The Muffins are Great!

Funny, I’ve really taken off with my novel writing. It’s coming along nicely. Then the guilt sets in. I have several places in the house to tidy up and reorganize, and of course, that doesn’t appeal to me. We’re always happy after we do that, but procrastinate until we get there. Why is that a quirk of humans? I’ve been both OCD in house keeping but now, more inclined to let things go. The Babe is a great help with the vacuuming and mopping the floors. I could be better about dusting. I decided a long time, a family lived in my home, not the staff of Better Homes and Gardens. That was way back in the 1980s! It was freeing.

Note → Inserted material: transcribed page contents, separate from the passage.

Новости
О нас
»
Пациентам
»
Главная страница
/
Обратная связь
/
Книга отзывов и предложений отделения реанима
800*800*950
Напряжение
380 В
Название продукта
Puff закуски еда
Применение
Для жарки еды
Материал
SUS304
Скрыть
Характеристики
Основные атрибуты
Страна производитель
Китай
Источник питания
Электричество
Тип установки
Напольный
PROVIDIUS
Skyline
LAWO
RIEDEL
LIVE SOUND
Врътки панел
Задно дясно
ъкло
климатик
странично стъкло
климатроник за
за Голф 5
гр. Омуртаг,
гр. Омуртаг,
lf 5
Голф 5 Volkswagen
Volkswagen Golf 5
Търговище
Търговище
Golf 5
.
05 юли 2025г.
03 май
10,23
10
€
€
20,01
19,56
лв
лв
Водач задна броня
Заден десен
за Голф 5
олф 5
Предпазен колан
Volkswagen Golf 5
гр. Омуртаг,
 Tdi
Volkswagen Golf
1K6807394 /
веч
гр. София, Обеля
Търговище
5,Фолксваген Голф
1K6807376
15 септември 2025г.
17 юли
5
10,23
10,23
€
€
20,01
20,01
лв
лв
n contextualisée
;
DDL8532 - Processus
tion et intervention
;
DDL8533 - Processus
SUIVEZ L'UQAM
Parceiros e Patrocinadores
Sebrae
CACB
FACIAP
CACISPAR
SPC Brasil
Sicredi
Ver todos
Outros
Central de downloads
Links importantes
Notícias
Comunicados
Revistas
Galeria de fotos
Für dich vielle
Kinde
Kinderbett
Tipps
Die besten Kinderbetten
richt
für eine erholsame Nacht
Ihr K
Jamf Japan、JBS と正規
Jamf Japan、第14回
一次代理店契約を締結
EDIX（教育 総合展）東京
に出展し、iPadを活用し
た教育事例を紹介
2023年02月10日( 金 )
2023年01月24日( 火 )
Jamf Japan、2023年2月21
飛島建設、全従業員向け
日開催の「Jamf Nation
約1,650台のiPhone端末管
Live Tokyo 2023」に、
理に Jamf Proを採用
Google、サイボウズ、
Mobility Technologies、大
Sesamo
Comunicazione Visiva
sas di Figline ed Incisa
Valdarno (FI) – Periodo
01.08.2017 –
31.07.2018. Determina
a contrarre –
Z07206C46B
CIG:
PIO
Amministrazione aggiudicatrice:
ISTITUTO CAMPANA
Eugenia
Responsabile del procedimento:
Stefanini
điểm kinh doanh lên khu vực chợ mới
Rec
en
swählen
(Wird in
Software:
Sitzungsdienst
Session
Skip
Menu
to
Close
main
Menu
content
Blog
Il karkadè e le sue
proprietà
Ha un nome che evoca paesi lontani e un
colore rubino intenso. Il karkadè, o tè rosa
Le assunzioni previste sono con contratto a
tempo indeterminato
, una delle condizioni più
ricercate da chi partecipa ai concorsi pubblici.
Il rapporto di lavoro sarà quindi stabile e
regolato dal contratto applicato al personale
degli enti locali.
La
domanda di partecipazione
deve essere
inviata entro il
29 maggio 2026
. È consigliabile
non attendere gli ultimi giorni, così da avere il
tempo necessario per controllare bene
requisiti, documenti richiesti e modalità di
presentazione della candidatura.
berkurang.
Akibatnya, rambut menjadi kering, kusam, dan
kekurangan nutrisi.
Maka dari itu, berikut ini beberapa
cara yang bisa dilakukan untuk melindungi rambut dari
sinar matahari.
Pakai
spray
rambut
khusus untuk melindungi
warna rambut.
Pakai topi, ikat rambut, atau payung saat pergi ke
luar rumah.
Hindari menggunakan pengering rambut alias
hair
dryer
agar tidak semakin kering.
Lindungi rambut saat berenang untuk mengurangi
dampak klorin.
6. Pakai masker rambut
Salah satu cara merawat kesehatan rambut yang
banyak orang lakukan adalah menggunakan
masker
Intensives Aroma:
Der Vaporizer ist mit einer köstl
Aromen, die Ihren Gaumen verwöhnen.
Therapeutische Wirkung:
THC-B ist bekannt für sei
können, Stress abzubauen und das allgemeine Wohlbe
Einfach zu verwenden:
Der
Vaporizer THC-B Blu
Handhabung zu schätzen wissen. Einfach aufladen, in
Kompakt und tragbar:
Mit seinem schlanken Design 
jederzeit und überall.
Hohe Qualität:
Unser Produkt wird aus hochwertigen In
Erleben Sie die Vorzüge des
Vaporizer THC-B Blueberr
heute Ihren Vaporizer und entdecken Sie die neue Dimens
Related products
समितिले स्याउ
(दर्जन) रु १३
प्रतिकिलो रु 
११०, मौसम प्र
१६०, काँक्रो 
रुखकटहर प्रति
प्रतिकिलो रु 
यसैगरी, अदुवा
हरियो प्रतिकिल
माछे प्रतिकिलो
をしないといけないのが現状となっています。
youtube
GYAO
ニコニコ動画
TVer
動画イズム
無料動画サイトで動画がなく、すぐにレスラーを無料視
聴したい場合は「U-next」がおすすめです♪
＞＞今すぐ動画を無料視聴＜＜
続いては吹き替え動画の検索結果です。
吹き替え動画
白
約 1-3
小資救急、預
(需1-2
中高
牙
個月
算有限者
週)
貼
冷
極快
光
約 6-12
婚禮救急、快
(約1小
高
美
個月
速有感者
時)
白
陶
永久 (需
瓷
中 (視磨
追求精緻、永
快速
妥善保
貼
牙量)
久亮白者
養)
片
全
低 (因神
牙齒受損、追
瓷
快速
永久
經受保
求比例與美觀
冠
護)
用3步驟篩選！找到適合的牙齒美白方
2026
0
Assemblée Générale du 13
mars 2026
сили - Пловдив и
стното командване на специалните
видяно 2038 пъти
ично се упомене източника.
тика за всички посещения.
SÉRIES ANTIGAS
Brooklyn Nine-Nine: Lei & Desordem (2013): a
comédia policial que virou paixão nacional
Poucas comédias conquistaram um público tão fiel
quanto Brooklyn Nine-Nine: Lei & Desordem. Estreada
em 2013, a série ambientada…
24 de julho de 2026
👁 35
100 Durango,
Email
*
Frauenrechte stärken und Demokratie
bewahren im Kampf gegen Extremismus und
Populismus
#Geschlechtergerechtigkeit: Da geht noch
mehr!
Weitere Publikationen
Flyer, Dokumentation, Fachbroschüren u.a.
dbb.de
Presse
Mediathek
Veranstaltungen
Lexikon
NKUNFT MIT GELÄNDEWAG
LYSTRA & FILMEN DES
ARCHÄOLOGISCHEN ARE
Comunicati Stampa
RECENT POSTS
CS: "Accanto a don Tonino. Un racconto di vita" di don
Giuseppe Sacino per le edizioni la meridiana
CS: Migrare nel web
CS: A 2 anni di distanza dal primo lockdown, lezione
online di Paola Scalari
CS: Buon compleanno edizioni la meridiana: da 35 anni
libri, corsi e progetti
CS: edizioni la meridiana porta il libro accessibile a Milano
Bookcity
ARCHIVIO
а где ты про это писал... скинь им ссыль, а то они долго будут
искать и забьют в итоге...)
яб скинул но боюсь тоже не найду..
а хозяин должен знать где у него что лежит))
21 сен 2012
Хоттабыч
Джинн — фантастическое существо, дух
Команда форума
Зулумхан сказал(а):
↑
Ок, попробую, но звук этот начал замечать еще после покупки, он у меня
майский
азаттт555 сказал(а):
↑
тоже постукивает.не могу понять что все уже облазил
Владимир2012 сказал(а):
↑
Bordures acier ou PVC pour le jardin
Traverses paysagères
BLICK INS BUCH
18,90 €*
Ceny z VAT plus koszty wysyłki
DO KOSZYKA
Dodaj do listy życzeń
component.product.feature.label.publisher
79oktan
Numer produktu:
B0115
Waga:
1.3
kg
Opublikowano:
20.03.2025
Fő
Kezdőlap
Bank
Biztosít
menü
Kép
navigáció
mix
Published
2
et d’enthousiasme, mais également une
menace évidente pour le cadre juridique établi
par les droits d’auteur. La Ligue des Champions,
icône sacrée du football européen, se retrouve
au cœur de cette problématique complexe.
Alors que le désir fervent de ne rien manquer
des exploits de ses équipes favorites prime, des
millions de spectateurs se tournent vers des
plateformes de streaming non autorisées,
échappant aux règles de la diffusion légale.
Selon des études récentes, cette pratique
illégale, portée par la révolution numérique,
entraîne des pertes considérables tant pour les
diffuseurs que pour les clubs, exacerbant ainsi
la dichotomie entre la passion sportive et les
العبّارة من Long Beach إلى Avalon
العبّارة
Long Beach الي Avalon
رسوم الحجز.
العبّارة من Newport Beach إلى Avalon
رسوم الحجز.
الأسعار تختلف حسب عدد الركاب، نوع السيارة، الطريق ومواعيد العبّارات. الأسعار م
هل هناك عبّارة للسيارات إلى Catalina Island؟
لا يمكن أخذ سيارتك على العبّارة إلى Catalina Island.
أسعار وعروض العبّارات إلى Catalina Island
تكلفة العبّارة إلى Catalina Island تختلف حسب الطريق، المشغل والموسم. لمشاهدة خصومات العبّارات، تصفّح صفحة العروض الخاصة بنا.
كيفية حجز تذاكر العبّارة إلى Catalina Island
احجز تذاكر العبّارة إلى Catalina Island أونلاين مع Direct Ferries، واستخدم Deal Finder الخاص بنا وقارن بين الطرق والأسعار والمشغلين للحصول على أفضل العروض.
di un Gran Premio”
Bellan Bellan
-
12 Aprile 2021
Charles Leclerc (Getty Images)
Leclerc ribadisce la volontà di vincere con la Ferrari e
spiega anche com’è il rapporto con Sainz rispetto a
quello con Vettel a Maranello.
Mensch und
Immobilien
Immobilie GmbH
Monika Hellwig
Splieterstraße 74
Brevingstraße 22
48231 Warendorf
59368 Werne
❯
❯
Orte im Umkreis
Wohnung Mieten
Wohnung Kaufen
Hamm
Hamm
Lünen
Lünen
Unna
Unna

Try it!

I’m writing about my character Katie, having a baby. It’s 1971, she’s very young, and she has a general practitioner for a doctor. She expected him to tell her what to expect in labor and delivery, and he shared nothing with her. Back then they really made things easy for the doctors. It was before Lamaze classes, and most often, they knocked you out, and you might not even know what you had. That happens to Katie. It’s sad how things used to be. She went into labor before she could ask the doctor what to expect, aside from the obvious.

It’s easy to judge the character and her lack of experience. You need to know nearly fifty years ago, there was not a lot of information available. Women often told each other old wives’ tales, frightening tales of loss, and some doctors had egos that did not permit them to entertain questions. It is sad. It’s all part of what helps her grow into an independent woman, capable of many things. The story is about her freeing herself from the bondages of tradition, playing it safe, and living like all the other men or women in your family. She breaks the mold. She ventures out. She learns to live.

Thank you for reading today. I’ll see you again tomorrow. I hear there’s this football game on right now. Go Big Red! Hope they play well today. Be Safe out there!